The supreme court determined that the findings of fact and conclusions of law made obligatory under Richey were not so fundamentally required as to preclude waiver, and ultimately "concluded that the failure of a party to object to the lack of findings of fact and conclusions of law in making awards of attorneys' fees under 12-341.01(C) or 12-349 precludes that party from raising the absence of findings as error on appeal." Id. at 301, 878 P.2d at 659.
The court reasoned that the trial court and opposing counsel should be afforded the opportunity to correct asserted defects before they are raised on appeal and rejected the rationale of promoting appellate review as a basis for declining to find a waiver. Id. at 300-01, 878 P.2d at 658-59.
In rejecting that rationale, our supreme court noted that, "although findings of fact and conclusions of law are certainly helpful on appellate review, they do not go to the foundation of the case or deprive a party of a fair hearing." Id.
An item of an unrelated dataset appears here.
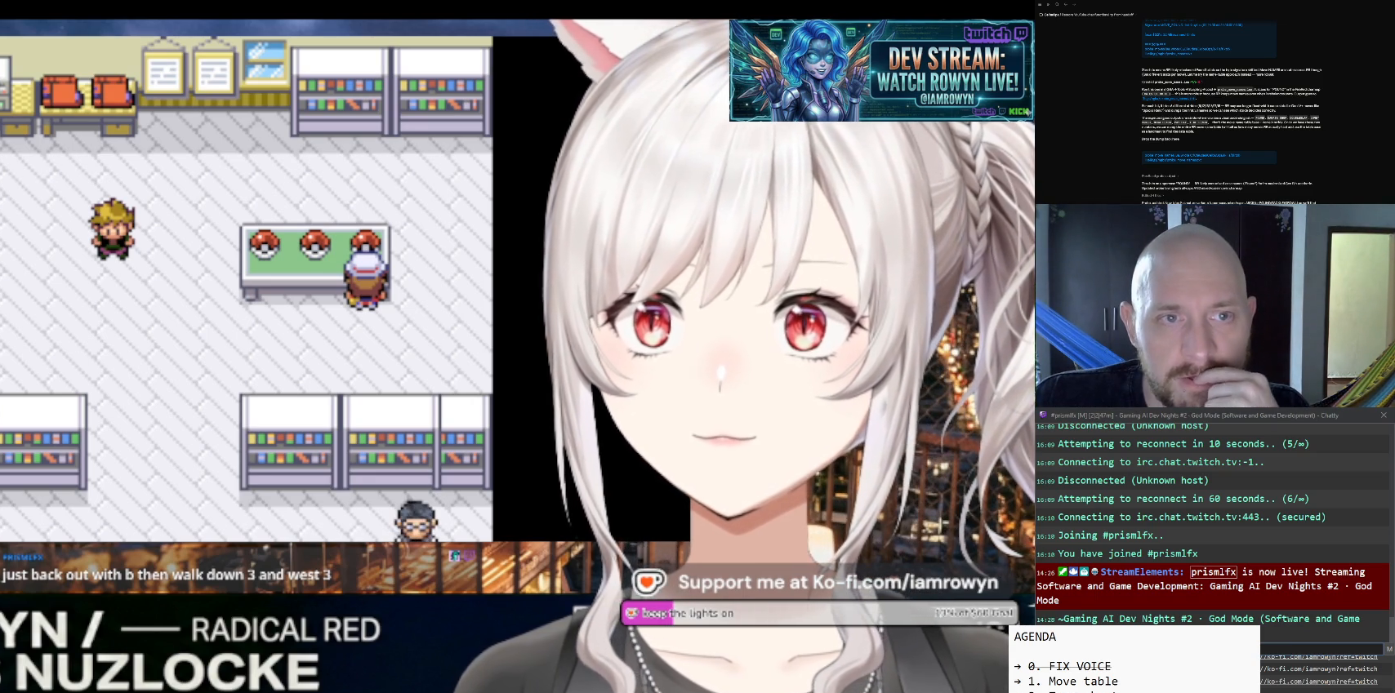
{"buttons": ["DPAD_UP"], "events": []}
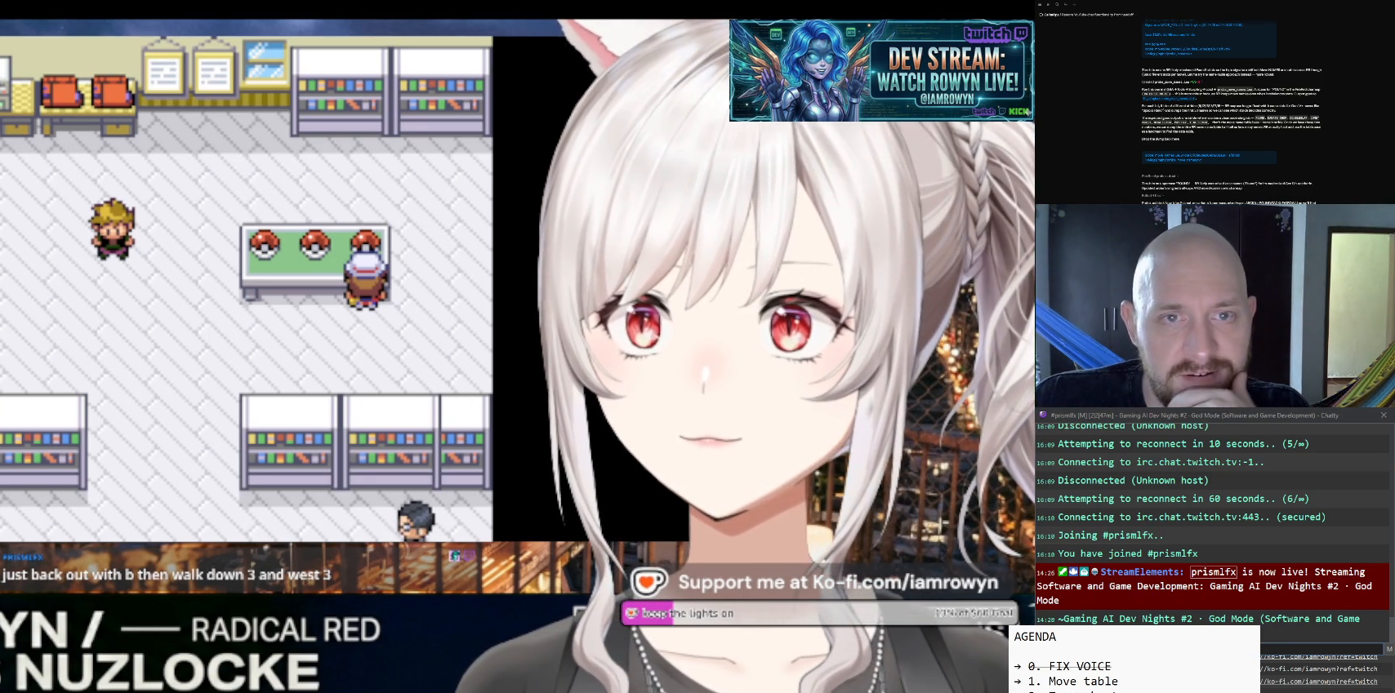
{"buttons": ["DPAD_UP"], "events": []}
The Arizona Supreme Court held that a party must have afforded the trial court and opposing counsel the opportunity to correct any asserted defects in order to contest on appeal the absence of a trial court's necessary findings of fact and conclusions of law.
The court concluded that, "absent extraordinary circumstances, errors not raised in the trial court cannot be raised on appeal." Id. at 300, 878 P.2d at 658.
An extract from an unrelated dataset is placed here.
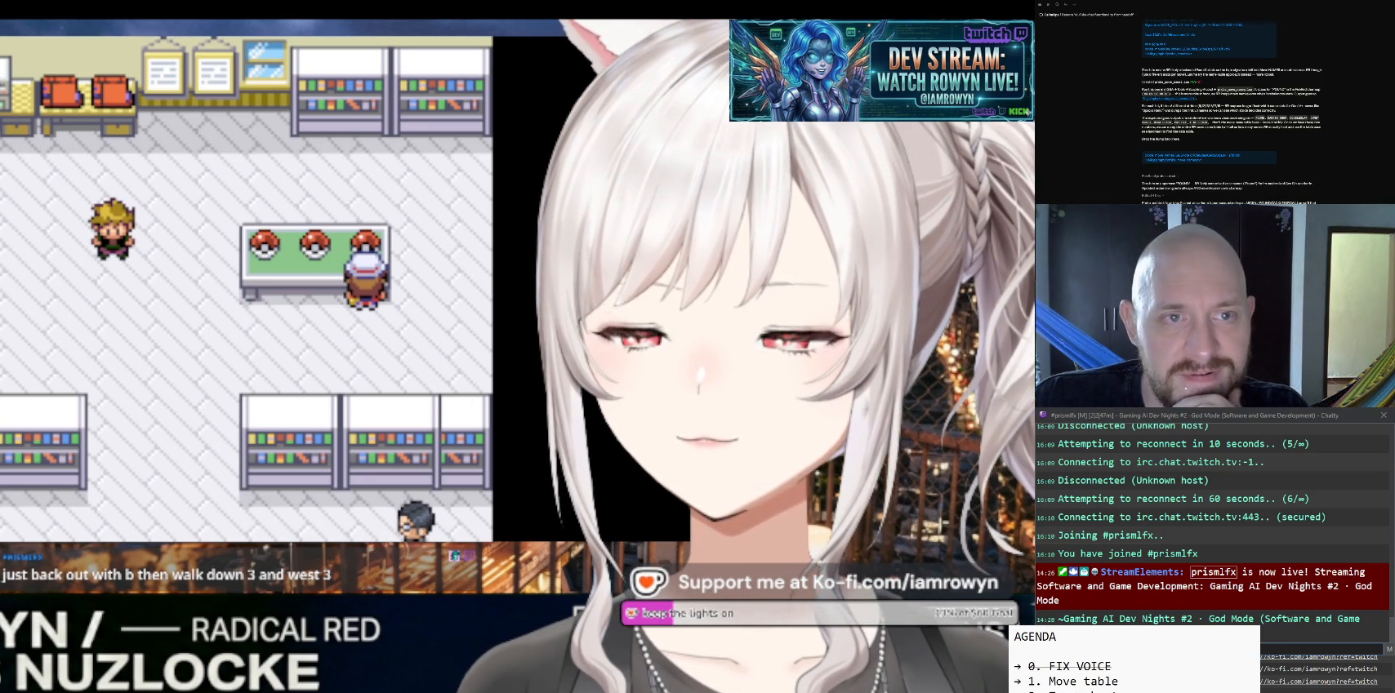
{"buttons": ["DPAD_UP"], "events": []}
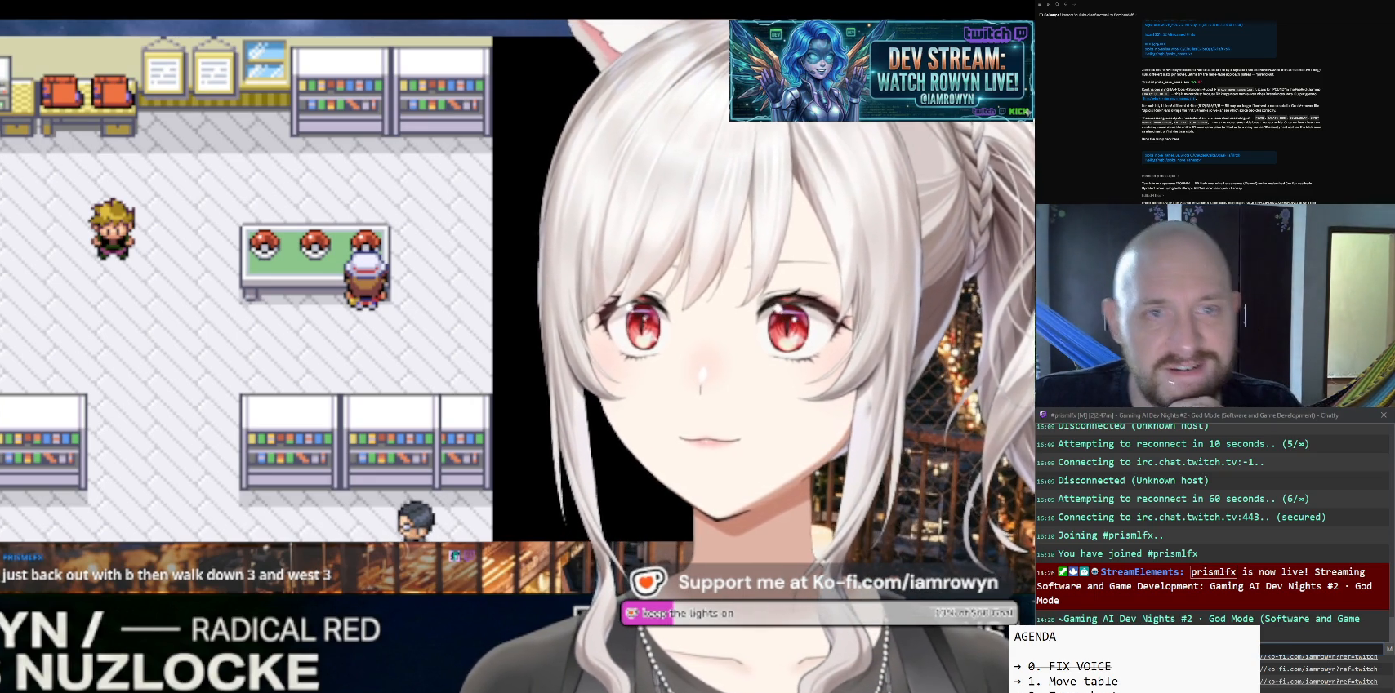
{"buttons": ["DPAD_UP"], "events": []}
See also In re Marriage of Pownall, 197 Ariz. 577, P27, 5 P.3d 911, P27 (App. 2000) (failure to object to lack of findings precludes resolution of issue on appeal); Callanan v. Sun Lakes Homeowners' Ass'n No. 1, Inc., 134 Ariz. 332, 337, 656 P.2d 621, 626 (App. 1982) (by failing to object to trial court, plaintiff "waived his right to urge the failure to make certain requisite findings as a basis for reversal").